Constitution Series

 

An Economic Interpretation of the Constitution of the United States by Charles A. Beard, 1913, Edited Excerpts

 

The protection of property rights lay at the basis of the new system; however, there is in the Constitution no provision for property qualifications for voters or for elected officials and representatives. Only one branch of new government, the House of Representatives, was required to be elected by popular vote; and a safeguard was secured by the indirect process. Nearly all of the state constitutions then in force provided real or personal property qualifications for voters anyway, and radical democratic changes did not seem perilously near.

 

The House of Representatives springs from the mass of the people whom the states may see fit to enfranchise. The Senate is elected by the legislatures of the states, which were, in 1787, almost uniformly based on property qualifications.
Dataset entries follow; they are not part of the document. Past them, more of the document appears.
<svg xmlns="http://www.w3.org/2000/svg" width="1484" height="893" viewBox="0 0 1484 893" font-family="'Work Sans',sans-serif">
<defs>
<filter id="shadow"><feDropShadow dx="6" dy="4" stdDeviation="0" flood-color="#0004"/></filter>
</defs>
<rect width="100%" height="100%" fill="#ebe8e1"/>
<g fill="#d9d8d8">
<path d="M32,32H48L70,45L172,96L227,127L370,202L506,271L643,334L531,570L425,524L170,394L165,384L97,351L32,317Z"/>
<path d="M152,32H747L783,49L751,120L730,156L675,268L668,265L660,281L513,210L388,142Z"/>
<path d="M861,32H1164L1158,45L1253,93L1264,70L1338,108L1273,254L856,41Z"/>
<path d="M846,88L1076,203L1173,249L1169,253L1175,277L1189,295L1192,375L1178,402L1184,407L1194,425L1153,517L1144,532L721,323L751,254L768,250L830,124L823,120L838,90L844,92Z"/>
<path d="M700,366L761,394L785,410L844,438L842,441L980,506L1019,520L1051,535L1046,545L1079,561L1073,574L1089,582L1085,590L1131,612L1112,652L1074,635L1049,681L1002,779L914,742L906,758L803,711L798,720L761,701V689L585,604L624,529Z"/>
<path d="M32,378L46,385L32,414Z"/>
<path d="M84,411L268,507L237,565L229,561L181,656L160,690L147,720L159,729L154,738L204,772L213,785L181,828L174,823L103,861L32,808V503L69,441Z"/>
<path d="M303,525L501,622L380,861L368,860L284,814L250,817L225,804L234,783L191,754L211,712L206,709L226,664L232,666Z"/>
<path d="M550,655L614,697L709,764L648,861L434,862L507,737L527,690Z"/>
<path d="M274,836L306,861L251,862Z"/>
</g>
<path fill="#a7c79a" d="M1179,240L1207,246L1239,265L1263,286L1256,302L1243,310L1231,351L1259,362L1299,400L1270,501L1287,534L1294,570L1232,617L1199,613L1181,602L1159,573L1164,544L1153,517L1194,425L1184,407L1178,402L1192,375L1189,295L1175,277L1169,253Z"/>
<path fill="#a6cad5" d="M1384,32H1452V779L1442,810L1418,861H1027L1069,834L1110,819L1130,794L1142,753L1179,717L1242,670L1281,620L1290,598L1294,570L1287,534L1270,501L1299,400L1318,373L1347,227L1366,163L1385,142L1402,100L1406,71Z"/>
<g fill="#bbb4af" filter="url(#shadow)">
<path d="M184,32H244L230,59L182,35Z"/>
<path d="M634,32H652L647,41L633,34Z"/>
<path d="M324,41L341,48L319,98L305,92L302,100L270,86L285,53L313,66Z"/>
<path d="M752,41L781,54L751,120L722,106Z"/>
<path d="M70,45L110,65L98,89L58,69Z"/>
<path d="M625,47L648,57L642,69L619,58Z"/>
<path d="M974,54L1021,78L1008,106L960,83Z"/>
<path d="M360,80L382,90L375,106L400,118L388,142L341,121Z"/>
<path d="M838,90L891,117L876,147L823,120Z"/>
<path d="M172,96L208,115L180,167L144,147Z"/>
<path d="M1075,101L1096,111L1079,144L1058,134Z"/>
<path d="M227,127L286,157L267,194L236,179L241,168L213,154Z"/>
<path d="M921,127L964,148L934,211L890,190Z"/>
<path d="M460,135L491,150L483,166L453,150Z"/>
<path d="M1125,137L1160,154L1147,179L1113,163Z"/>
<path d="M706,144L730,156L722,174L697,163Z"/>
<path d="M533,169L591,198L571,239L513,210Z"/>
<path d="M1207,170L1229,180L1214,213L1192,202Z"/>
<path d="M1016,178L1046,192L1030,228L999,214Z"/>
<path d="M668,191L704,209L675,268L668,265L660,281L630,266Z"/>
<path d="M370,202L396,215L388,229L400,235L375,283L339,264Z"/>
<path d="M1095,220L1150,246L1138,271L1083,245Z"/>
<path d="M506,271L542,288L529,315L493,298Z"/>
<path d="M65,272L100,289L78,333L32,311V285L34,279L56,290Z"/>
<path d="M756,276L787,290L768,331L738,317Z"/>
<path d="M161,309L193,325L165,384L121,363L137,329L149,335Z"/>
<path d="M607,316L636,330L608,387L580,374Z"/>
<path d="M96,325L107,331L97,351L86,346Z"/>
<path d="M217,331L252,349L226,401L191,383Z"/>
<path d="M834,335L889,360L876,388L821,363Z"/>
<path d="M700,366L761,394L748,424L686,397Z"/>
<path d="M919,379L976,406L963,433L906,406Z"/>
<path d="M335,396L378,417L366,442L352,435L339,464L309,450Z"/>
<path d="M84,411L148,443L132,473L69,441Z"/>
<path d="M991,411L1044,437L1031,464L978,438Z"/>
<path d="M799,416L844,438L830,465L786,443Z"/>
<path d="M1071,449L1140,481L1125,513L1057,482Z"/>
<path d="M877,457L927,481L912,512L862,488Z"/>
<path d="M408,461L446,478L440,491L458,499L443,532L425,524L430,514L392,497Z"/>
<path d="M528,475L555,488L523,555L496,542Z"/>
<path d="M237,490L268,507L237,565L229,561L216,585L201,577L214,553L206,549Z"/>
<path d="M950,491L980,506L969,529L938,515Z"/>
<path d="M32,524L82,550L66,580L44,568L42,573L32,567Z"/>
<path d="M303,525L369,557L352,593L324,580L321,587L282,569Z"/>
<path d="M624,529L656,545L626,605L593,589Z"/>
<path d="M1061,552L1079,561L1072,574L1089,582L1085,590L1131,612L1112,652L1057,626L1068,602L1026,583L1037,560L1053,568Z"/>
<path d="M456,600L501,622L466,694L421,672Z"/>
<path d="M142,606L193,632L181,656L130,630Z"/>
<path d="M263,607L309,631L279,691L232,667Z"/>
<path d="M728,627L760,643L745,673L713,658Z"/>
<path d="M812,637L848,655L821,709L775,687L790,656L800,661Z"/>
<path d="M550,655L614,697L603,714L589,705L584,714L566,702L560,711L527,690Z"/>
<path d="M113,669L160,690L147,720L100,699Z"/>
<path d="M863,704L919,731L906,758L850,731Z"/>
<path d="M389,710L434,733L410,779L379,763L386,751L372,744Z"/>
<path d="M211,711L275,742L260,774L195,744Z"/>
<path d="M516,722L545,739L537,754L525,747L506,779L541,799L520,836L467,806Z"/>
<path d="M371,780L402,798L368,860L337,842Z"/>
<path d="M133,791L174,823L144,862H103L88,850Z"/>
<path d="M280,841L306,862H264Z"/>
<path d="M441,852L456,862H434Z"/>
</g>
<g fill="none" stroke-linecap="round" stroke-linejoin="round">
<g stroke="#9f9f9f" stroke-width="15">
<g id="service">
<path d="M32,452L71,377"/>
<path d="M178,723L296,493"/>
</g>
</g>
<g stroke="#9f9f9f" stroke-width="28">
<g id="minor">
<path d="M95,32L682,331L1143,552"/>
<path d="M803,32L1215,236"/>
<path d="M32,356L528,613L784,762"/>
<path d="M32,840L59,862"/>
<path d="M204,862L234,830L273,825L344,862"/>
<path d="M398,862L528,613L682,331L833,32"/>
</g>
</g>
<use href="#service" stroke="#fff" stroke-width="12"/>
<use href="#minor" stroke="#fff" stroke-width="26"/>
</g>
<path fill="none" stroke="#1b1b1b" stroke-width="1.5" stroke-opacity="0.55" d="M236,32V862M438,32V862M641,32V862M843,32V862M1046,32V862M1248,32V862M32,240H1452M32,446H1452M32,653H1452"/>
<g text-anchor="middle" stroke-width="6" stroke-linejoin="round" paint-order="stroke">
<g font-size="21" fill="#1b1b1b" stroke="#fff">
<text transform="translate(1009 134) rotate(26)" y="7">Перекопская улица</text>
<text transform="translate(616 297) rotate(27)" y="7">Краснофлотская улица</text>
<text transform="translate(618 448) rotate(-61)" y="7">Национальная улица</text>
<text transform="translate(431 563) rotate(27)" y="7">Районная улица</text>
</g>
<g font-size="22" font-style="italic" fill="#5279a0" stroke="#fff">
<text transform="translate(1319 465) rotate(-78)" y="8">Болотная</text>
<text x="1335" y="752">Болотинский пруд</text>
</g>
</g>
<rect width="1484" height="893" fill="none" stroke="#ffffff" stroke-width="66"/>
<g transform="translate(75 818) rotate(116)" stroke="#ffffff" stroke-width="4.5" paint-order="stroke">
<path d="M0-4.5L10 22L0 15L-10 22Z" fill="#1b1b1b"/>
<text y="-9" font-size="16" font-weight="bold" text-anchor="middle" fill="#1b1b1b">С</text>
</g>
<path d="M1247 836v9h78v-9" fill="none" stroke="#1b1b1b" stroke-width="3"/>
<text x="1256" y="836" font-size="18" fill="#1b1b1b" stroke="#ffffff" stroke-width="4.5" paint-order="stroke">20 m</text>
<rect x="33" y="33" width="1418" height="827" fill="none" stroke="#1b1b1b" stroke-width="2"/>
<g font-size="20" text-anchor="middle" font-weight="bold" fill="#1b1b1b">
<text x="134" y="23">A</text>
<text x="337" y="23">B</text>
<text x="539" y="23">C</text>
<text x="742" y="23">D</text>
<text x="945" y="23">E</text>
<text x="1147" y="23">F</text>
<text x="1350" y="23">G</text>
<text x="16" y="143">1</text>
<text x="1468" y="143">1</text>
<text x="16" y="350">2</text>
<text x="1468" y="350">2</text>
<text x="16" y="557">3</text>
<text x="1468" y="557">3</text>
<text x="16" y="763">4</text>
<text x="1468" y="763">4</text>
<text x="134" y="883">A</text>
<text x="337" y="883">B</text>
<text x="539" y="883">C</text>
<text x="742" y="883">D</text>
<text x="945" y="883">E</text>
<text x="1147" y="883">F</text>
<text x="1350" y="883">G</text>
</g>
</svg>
The President is to be chosen by electors selected by the legislatures. The judiciary is to be chosen by the President and the Senate, both removed from direct popular control and holding for longer terms than the House.

 

The taxing power was afforded the revenues that were to discharge the public debt in full. Provision was made for this discharge in Article VI to the effect that “All debts contracted and engagements entered into before the adoption of this Constitution shall be valid against the United States under this Constitution as under the Confederation.”

 

Congress was given plenary power to raise and support military and naval force, for the defense of the country against foreign and domestic forces. These forces were to be at the disposal of the President in the execution of national laws; and to guard the states against renewed attempts of “desperate debtors” like Shays. The army and navy are considered by the authors of The Federalist as genuine economic instrumentalities.

 

These were the great powers conferred on the new government: taxation, war, commercial control, and disposition of western lands. Through them public creditors may be paid in full, domestic peace maintained, advantages obtained in dealing with foreign nations, manufactures protected, and the development of the territories go forward in full swing. Contracts are to be safe, and whoever engages in a financial operation, public or private, may know that state legislatures cannot destroy overnight the rules by which the game is played.

 

The most unequivocal printed criticism of the Constitution from the democratic point of view was that of “Lycurgus,” who posed as an aristocrat defending the Constitution. The House, he declared, was a pretended concession to democracy, but in reality it had little power, since it was checked by the Senate and by the President. It was elected for two years, with no provision for rotation, so the members would not have to mix with the citizens, would be under the eye of the aristocracy and would come to act like the aristocrats. The Senate was a house of gentlemen, serving for long terms, while the power of the President over the army, treaties, and appointments was appropriate to an aristocratic system. The state, left with little power, would be absorbed, while the Supreme Court would hear almost all questions and would help to put down any uprising. Finally, freedom of the press, of speech, and the right of habeas corpus would be denied. Altogether, for the aristocrats, the Constitution was ideal.